Linda was able to make significant improvements to each horse/rider combo through her suggestions.  They were exact, timely, and very impressive to listen and watch the change occur.  Every great thing I had heard about Linda going into that afternoon was validated, and I really just enjoyed hearing her opinions.  I hope to ride with her one day as well, just for the experience and the input. 

Key points:
- Horse supples through the shoulder
- Ride the hind leg up to the opposite front leg (inside hind to outside front) to create the swing, throughness and connection
- Horse's energy should be up and through the outside shoulder, gently filling the outside rein
-  Ride through the inside and ride off the outside rein

I also found it interesting that she specifically said that it's good for dressage horses to spend a year or two as a quality hunter (with proper training) because a good hunter is allowed to come forward and go longer and lower, and the horse "learns to use himself longitudinally."  Meaning, and as she elaborated on, horses need to "start long and low, and you bring them up over time."  It is so nice to hear someone of her caliber support that theory. 
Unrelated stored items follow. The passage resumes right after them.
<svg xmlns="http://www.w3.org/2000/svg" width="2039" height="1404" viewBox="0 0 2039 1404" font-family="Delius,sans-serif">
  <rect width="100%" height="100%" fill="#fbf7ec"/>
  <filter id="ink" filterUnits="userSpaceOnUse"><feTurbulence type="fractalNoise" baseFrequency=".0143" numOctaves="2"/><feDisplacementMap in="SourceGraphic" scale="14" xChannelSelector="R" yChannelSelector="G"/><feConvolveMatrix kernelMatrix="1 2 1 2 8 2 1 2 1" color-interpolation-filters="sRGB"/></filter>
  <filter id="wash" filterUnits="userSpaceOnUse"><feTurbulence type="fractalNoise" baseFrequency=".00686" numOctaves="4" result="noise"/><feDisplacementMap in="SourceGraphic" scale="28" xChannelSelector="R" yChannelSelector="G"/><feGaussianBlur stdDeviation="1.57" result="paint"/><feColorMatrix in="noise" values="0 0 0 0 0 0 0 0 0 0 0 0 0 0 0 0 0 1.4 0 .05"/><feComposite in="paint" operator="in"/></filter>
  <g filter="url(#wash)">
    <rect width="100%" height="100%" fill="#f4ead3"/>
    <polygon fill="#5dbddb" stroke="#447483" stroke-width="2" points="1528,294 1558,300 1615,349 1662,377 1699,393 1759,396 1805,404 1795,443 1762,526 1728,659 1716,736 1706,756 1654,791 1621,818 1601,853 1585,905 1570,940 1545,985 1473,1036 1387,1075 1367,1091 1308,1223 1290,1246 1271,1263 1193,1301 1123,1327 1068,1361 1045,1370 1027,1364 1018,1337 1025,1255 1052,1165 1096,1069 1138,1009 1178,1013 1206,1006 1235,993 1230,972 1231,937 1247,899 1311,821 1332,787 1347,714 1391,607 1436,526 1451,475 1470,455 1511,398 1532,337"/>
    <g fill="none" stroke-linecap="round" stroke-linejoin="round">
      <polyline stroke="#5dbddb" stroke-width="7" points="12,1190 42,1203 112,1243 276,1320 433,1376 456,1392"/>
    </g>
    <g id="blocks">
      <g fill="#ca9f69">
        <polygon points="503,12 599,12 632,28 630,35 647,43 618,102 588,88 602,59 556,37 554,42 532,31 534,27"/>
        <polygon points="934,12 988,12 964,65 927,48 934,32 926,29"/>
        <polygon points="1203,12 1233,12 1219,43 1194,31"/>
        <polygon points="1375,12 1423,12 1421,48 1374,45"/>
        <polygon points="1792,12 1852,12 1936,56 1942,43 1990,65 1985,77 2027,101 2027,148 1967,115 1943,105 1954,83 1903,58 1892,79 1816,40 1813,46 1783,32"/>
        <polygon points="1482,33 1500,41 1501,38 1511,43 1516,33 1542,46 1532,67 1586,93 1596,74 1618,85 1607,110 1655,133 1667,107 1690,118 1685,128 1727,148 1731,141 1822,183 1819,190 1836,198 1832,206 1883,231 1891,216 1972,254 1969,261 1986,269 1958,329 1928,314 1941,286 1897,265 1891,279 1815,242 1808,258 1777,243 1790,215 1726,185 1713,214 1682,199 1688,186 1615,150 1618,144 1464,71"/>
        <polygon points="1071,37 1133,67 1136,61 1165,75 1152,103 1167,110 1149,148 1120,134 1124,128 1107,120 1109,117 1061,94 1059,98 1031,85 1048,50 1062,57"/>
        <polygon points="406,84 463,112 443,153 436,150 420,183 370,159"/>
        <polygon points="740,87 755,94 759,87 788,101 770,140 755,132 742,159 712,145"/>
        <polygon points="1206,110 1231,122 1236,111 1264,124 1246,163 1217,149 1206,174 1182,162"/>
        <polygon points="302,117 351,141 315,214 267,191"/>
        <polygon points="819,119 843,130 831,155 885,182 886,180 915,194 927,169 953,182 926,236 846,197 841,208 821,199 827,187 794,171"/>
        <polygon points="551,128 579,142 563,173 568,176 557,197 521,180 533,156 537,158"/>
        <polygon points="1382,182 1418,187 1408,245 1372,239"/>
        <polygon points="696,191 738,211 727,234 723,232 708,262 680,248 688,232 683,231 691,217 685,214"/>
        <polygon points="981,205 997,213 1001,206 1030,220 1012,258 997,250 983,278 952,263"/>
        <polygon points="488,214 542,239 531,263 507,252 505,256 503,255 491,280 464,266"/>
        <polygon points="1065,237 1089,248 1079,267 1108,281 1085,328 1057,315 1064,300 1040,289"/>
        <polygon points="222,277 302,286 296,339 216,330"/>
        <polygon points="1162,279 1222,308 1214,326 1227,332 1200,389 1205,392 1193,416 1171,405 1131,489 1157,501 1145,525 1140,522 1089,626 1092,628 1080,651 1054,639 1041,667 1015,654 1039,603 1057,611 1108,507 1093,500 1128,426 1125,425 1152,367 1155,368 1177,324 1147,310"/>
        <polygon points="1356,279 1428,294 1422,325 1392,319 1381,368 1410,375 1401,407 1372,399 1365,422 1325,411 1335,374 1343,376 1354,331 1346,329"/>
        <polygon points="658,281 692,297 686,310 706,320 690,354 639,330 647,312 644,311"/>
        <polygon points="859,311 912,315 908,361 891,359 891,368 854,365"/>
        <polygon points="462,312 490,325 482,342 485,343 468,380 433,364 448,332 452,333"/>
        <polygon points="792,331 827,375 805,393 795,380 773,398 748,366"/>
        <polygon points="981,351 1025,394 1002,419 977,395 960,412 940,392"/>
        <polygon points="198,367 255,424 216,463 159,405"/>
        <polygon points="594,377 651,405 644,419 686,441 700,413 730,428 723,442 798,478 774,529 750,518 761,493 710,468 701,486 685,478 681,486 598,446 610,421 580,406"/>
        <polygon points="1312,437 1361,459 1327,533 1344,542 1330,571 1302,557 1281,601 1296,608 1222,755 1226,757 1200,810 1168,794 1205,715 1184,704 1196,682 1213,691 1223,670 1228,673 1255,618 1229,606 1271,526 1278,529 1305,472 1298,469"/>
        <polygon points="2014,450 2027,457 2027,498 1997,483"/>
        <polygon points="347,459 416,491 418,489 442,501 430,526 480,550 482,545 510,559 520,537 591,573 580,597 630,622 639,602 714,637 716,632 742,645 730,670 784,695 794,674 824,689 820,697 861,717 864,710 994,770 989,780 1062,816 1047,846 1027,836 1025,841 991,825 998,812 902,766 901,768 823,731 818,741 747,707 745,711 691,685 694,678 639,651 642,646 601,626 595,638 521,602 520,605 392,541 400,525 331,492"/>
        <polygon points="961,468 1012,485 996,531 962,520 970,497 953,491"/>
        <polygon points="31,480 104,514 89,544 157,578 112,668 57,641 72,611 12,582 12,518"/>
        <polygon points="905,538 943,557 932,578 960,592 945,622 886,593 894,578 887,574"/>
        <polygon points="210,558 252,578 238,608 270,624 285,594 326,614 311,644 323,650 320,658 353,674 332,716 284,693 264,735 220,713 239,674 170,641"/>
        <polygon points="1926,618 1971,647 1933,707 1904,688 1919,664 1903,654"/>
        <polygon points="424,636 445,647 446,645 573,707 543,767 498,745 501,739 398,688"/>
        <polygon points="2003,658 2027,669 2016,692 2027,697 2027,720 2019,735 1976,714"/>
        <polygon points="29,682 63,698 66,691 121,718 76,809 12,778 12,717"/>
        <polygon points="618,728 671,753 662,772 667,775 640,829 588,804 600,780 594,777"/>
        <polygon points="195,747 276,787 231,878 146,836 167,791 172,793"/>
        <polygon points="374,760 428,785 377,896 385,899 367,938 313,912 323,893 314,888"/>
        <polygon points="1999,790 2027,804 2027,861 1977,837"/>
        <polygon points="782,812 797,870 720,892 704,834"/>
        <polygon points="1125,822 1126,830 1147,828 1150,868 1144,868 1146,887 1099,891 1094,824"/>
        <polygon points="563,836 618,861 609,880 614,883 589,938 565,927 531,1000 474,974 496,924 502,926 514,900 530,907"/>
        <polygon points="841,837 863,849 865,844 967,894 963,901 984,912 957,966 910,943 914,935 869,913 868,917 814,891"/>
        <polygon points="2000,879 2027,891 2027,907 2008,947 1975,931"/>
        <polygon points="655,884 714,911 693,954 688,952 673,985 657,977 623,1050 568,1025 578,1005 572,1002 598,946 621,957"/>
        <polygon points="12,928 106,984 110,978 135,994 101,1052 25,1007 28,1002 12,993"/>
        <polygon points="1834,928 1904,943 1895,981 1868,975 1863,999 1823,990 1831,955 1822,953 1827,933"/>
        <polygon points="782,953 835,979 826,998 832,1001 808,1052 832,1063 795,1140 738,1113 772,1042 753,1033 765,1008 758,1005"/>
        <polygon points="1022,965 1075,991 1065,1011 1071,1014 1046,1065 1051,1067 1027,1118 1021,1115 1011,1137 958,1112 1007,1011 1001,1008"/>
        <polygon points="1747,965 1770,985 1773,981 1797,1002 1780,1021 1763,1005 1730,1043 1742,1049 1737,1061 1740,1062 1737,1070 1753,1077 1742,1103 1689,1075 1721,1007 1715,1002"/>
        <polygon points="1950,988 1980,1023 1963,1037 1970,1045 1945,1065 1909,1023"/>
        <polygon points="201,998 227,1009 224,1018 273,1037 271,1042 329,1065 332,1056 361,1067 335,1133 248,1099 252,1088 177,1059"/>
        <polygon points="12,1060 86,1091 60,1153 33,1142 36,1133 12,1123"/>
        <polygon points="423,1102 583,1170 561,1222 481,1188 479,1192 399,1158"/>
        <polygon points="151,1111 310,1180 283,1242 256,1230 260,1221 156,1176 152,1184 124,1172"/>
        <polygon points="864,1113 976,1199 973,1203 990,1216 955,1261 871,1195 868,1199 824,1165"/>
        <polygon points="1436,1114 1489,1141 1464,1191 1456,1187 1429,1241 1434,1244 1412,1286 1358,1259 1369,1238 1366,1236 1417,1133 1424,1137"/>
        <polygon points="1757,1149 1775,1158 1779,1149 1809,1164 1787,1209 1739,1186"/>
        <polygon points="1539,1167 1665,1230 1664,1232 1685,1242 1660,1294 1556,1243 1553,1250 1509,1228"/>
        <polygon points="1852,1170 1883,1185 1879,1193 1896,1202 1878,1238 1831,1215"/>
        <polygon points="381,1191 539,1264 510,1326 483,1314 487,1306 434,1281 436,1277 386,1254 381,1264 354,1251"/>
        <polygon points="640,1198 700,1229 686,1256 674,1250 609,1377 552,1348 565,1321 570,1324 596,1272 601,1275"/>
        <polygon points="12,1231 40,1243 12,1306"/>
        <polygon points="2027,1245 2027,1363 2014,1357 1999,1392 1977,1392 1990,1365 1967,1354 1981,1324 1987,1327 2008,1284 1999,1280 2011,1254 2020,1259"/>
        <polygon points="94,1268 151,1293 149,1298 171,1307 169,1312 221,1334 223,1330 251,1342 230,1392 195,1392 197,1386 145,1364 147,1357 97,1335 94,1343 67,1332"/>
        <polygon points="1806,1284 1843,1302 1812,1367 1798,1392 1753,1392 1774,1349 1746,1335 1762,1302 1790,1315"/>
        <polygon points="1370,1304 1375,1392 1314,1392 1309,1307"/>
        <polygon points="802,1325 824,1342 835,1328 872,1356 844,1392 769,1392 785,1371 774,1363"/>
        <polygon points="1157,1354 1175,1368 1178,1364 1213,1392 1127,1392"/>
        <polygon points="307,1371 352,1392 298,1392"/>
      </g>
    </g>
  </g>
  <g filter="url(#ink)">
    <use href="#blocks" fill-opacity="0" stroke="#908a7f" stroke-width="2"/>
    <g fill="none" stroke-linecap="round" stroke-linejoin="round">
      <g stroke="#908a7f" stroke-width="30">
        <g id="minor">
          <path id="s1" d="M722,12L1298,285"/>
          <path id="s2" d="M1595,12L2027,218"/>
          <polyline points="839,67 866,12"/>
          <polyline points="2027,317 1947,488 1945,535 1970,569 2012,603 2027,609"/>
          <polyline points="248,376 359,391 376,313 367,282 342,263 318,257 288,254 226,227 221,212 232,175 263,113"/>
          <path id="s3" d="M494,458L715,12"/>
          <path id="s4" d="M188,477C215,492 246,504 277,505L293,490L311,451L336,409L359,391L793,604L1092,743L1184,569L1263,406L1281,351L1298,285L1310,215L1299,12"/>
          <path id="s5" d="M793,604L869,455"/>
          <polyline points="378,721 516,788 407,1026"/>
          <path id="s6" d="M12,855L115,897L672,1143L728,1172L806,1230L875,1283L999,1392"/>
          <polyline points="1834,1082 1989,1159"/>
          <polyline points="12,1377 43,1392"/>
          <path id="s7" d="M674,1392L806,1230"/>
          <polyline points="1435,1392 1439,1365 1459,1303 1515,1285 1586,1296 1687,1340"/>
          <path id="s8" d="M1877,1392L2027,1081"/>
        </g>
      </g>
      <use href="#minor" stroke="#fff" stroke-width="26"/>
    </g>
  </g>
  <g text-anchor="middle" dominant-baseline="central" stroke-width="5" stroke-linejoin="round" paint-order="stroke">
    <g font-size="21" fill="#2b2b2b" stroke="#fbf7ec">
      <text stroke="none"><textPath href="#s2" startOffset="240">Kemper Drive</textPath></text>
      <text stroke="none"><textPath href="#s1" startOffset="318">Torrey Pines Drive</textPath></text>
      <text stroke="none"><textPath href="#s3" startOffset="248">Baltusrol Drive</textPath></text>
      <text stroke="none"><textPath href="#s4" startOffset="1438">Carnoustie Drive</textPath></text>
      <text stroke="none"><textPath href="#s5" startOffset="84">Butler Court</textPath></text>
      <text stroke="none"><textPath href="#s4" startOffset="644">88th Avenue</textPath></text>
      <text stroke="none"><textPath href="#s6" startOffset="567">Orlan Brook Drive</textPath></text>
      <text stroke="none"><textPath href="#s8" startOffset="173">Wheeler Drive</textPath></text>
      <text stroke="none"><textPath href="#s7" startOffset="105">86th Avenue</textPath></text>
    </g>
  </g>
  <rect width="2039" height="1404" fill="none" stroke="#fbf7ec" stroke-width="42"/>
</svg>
Interview with Linda Zang about assisting Eventers:

Great demo from the 2014 Thoroughbreds For All! event at Rolex Kentucky, where you can see a big change in the horse's way of going from start to finish per Linda's comments:

^ GREAT points in that video!

We were also fed cupcakes which made that just the most fantastic afternoon ever.  I look forward to attending more and learning all that I can from Linda.  Also, I'd be happy to return to that private farm because it was CRAZY GORGEOUS and the owners are incredibly fortunate to have such a property, their effort in planning and building is evident.  Seriously it was wonderful.